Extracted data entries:

===

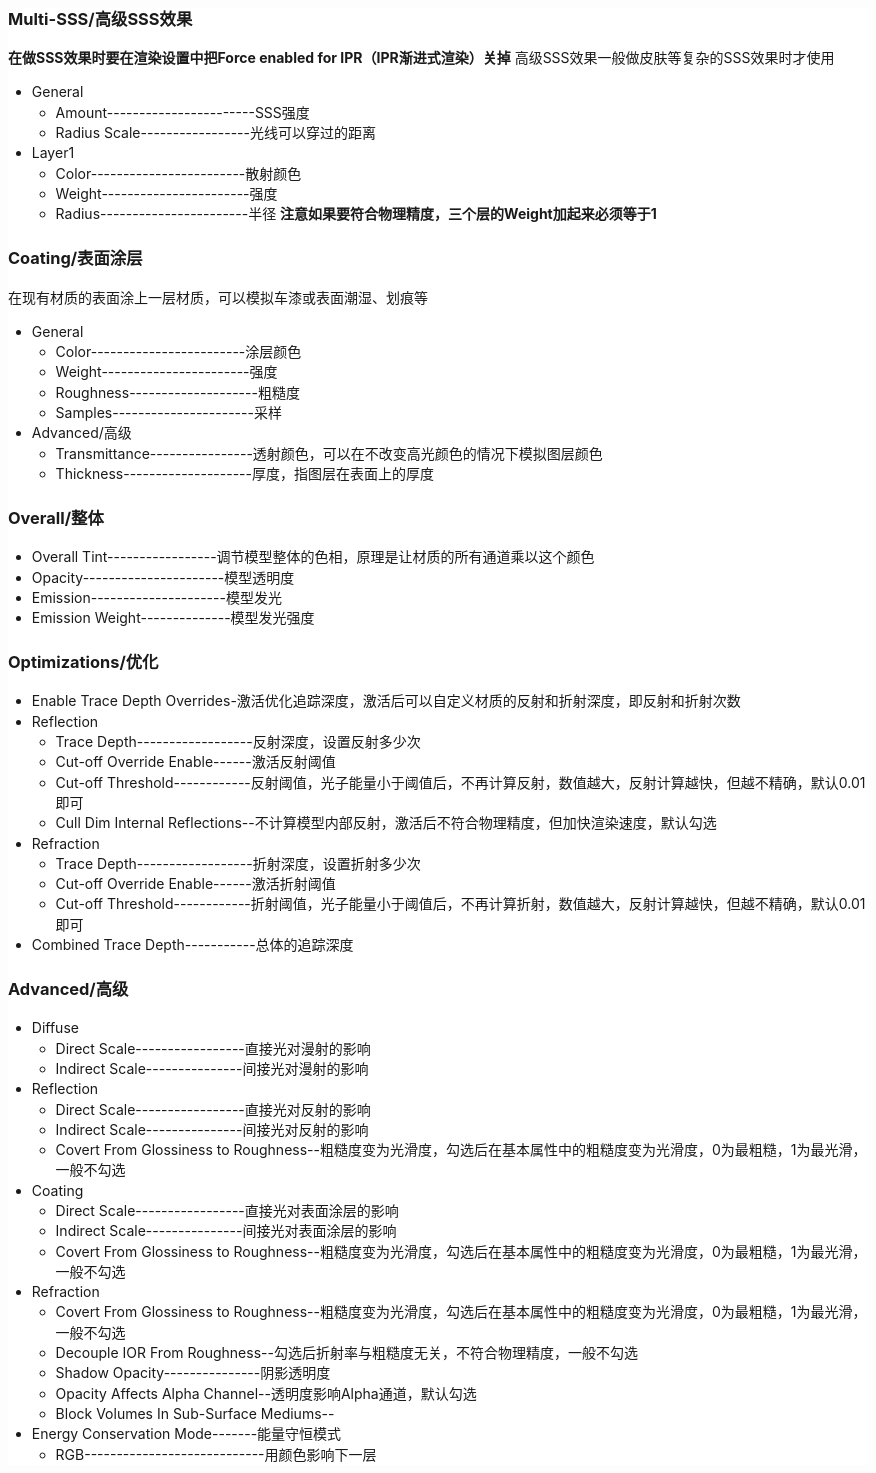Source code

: ### Multi-SSS/高级SSS效果
**在做SSS效果时要在渲染设置中把Force enabled for IPR（IPR渐进式渲染）关掉**
高级SSS效果一般做皮肤等复杂的SSS效果时才使用
- General
  - Amount-----------------------SSS强度
  - Radius Scale-----------------光线可以穿过的距离
- Layer1
  - Color------------------------散射颜色
  - Weight-----------------------强度
  - Radius-----------------------半径
**注意如果要符合物理精度，三个层的Weight加起来必须等于1**

### Coating/表面涂层
在现有材质的表面涂上一层材质，可以模拟车漆或表面潮湿、划痕等
- General
  - Color------------------------涂层颜色
  - Weight-----------------------强度
  - Roughness--------------------粗糙度
  - Samples----------------------采样
- Advanced/高级
  - Transmittance----------------透射颜色，可以在不改变高光颜色的情况下模拟图层颜色
  - Thickness--------------------厚度，指图层在表面上的厚度

### Overall/整体
  - Overall Tint-----------------调节模型整体的色相，原理是让材质的所有通道乘以这个颜色
  - Opacity----------------------模型透明度
  - Emission---------------------模型发光
  - Emission Weight--------------模型发光强度

### Optimizations/优化
  - Enable Trace Depth Overrides-激活优化追踪深度，激活后可以自定义材质的反射和折射深度，即反射和折射次数
- Reflection
  - Trace Depth------------------反射深度，设置反射多少次
  - Cut-off Override Enable------激活反射阈值
  - Cut-off Threshold------------反射阈值，光子能量小于阈值后，不再计算反射，数值越大，反射计算越快，但越不精确，默认0.01即可
  - Cull Dim Internal Reflections--不计算模型内部反射，激活后不符合物理精度，但加快渲染速度，默认勾选
- Refraction
  - Trace Depth------------------折射深度，设置折射多少次
  - Cut-off Override Enable------激活折射阈值
  - Cut-off Threshold------------折射阈值，光子能量小于阈值后，不再计算折射，数值越大，反射计算越快，但越不精确，默认0.01即可
- Combined Trace Depth-----------总体的追踪深度

### Advanced/高级
- Diffuse
  - Direct Scale-----------------直接光对漫射的影响
  - Indirect Scale---------------间接光对漫射的影响
- Reflection
  - Direct Scale-----------------直接光对反射的影响
  - Indirect Scale---------------间接光对反射的影响
  - Covert From Glossiness to Roughness--粗糙度变为光滑度，勾选后在基本属性中的粗糙度变为光滑度，0为最粗糙，1为最光滑，一般不勾选
- Coating
  - Direct Scale-----------------直接光对表面涂层的影响
  - Indirect Scale---------------间接光对表面涂层的影响
  - Covert From Glossiness to Roughness--粗糙度变为光滑度，勾选后在基本属性中的粗糙度变为光滑度，0为最粗糙，1为最光滑，一般不勾选
- Refraction
  - Covert From Glossiness to Roughness--粗糙度变为光滑度，勾选后在基本属性中的粗糙度变为光滑度，0为最粗糙，1为最光滑，一般不勾选
  - Decouple IOR From Roughness--勾选后折射率与粗糙度无关，不符合物理精度，一般不勾选
  - Shadow Opacity---------------阴影透明度
  - Opacity Affects Alpha Channel--透明度影响Alpha通道，默认勾选
  - Block Volumes In Sub-Surface Mediums--
- Energy Conservation Mode-------能量守恒模式
  - RGB----------------------------用颜色影响下一层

===

> **REQUIRED ACTION**:
Copy out, word for word, the part of the material that begins with the line containing "### Advanced/高级" and runs through the end of the material, including both ends.

> **PROBLEM SOLUTION**:
### Advanced/高级
- Diffuse
  - Direct Scale-----------------直接光对漫射的影响
  - Indirect Scale---------------间接光对漫射的影响
- Reflection
  - Direct Scale-----------------直接光对反射的影响
  - Indirect Scale---------------间接光对反射的影响
  - Covert From Glossiness to Roughness--粗糙度变为光滑度，勾选后在基本属性中的粗糙度变为光滑度，0为最粗糙，1为最光滑，一般不勾选
- Coating
  - Direct Scale-----------------直接光对表面涂层的影响
  - Indirect Scale---------------间接光对表面涂层的影响
  - Covert From Glossiness to Roughness--粗糙度变为光滑度，勾选后在基本属性中的粗糙度变为光滑度，0为最粗糙，1为最光滑，一般不勾选
- Refraction
  - Covert From Glossiness to Roughness--粗糙度变为光滑度，勾选后在基本属性中的粗糙度变为光滑度，0为最粗糙，1为最光滑，一般不勾选
  - Decouple IOR From Roughness--勾选后折射率与粗糙度无关，不符合物理精度，一般不勾选
  - Shadow Opacity---------------阴影透明度
  - Opacity Affects Alpha Channel--透明度影响Alpha通道，默认勾选
  - Block Volumes In Sub-Surface Mediums--
- Energy Conservation Mode-------能量守恒模式
  - RGB----------------------------用颜色影响下一层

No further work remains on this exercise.